(Directive): Only the number is wanted: how many lines of the data contain "Toniebox"?

(Data to use Opens)

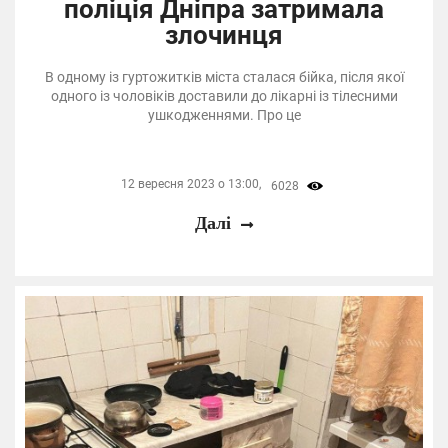
поліція Дніпра затримала
злочинця
В одному із гуртожитків міста сталася бійка, після якої
одного із чоловіків доставили до лікарні із тілесними
ушкодженнями. Про це
12 вересня 2023 о 13:00,
6028
Далі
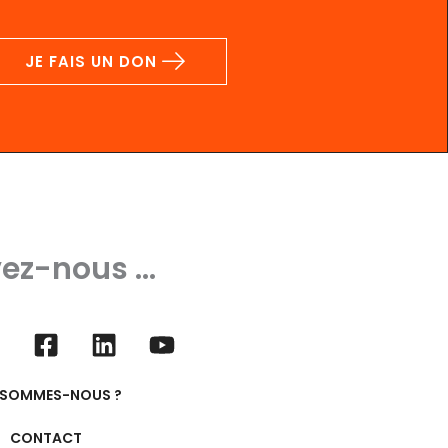
JE FAIS UN DON
ez-nous ...
 SOMMES-NOUS ?
CONTACT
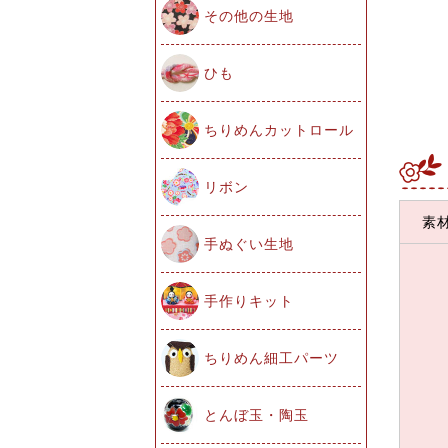
その他の生地
ひも
ちりめんカットロール
リボン
素
手ぬぐい生地
手作りキット
ちりめん細工パーツ
とんぼ玉・陶玉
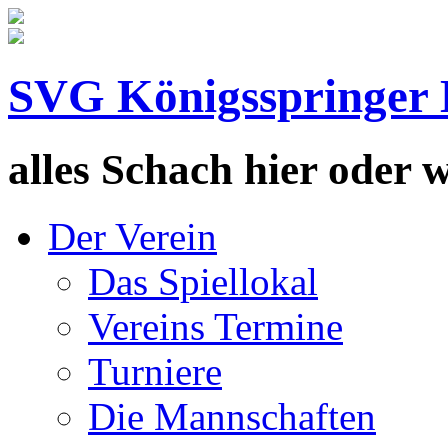
SVG Königsspringer 
alles Schach hier oder wa
Der Verein
Das Spiellokal
Vereins Termine
Turniere
Die Mannschaften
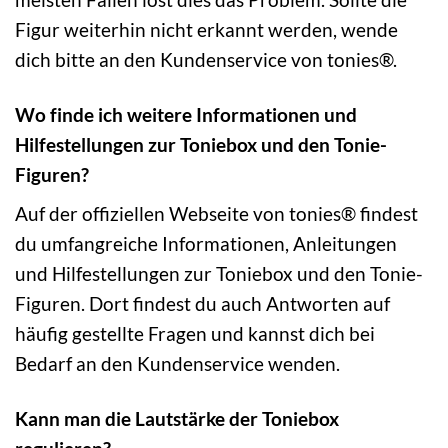
Figur weiterhin nicht erkannt werden, wende
dich bitte an den Kundenservice von tonies®.
Wo finde ich weitere Informationen und
Hilfestellungen zur Toniebox und den Tonie-
Figuren?
Auf der offiziellen Webseite von tonies® findest
du umfangreiche Informationen, Anleitungen
und Hilfestellungen zur Toniebox und den Tonie-
Figuren. Dort findest du auch Antworten auf
häufig gestellte Fragen und kannst dich bei
Bedarf an den Kundenservice wenden.
Kann man die Lautstärke der Toniebox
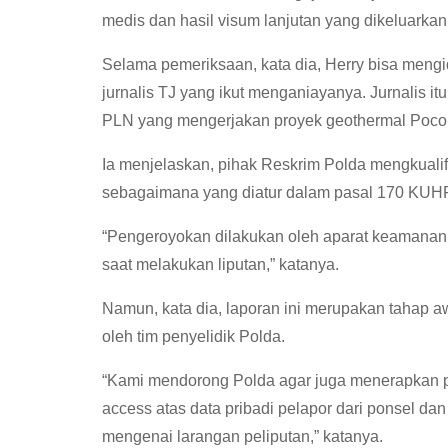
medis dan hasil visum lanjutan yang dikeluark
Selama pemeriksaan, kata dia, Herry bisa mengide
jurnalis TJ yang ikut menganiayanya. Jurnalis i
PLN yang mengerjakan proyek geothermal Poco
Ia menjelaskan, pihak Reskrim Polda mengkualif
sebagaimana yang diatur dalam pasal 170 KUH
“Pengeroyokan dilakukan oleh aparat keamanan da
saat melakukan liputan,” katanya.
Namun, kata dia, laporan ini merupakan tahap aw
oleh tim penyelidik Polda.
“Kami mendorong Polda agar juga menerapkan pas
access atas data pribadi pelapor dari ponsel da
mengenai larangan peliputan,” katanya.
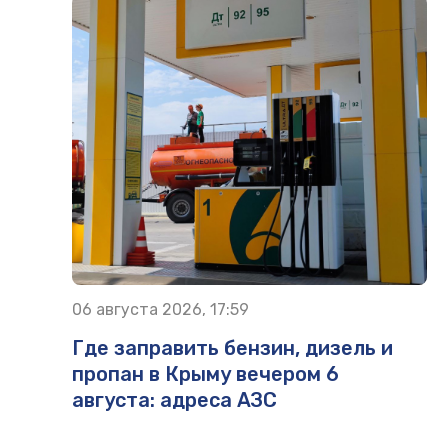
06 августа 2026, 17:59
Где заправить бензин, дизель и
пропан в Крыму вечером 6
августа: адреса АЗС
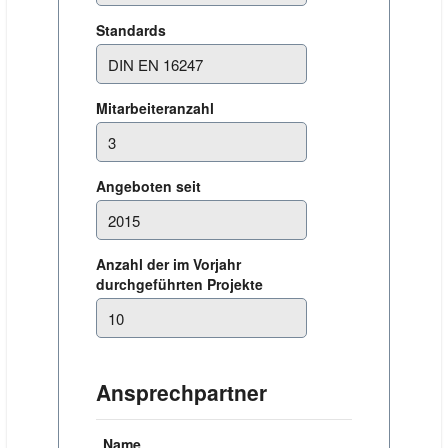
Standards
Mitarbeiteranzahl
Angeboten seit
Anzahl der im Vorjahr
durchgeführten Projekte
Ansprechpartner
Name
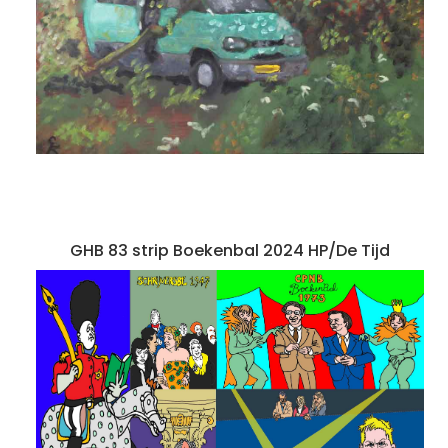
GHB 83 strip Boekenbal 2024 HP/De Tijd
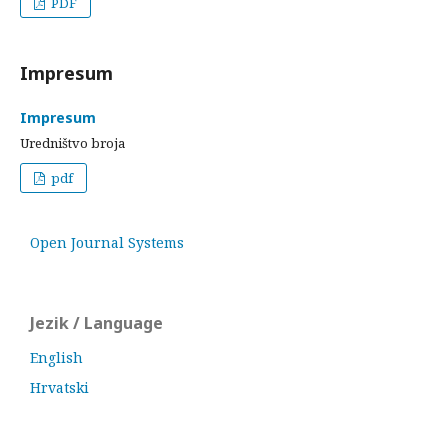
PDF
Impresum
Impresum
Uredništvo broja
pdf
Open Journal Systems
Jezik / Language
English
Hrvatski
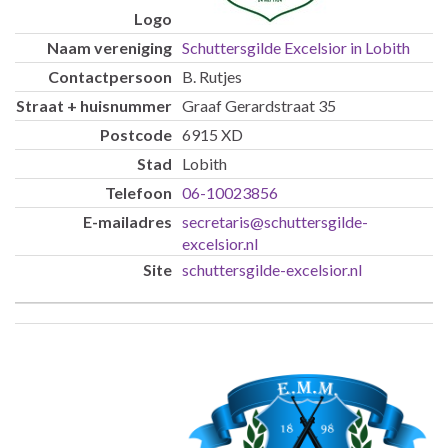
Schuttersgilde Excelsior in Lobith
B. Rutjes
Graaf Gerardstraat 35
6915 XD
Lobith
06-10023856
secretaris@schuttersgilde-
excelsior.nl
schuttersgilde-excelsior.nl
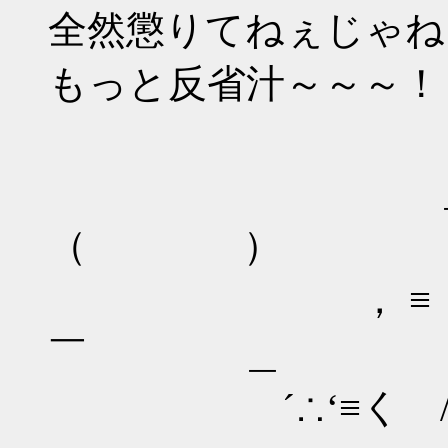
全然懲りてねぇじゃね
もっと反省汁～～～！
＝―≡￣`
＿ Λ＿
（ ）
， ≡ ） （ 
￣ ＿
´∴‘≡く / ∧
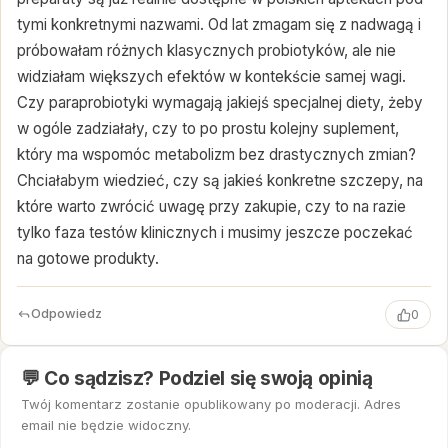
tymi konkretnymi nazwami. Od lat zmagam się z nadwagą i
próbowałam różnych klasycznych probiotyków, ale nie
widziałam większych efektów w kontekście samej wagi.
Czy paraprobiotyki wymagają jakiejś specjalnej diety, żeby
w ogóle zadziałały, czy to po prostu kolejny suplement,
który ma wspomóc metabolizm bez drastycznych zmian?
Chciałabym wiedzieć, czy są jakieś konkretne szczepy, na
które warto zwrócić uwagę przy zakupie, czy to na razie
tylko faza testów klinicznych i musimy jeszcze poczekać
na gotowe produkty.
Odpowiedz
0
💬 Co sądzisz? Podziel się swoją opinią
Twój komentarz zostanie opublikowany po moderacji. Adres
email nie będzie widoczny.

(Data to use Closes)

(Answer to this problem): 3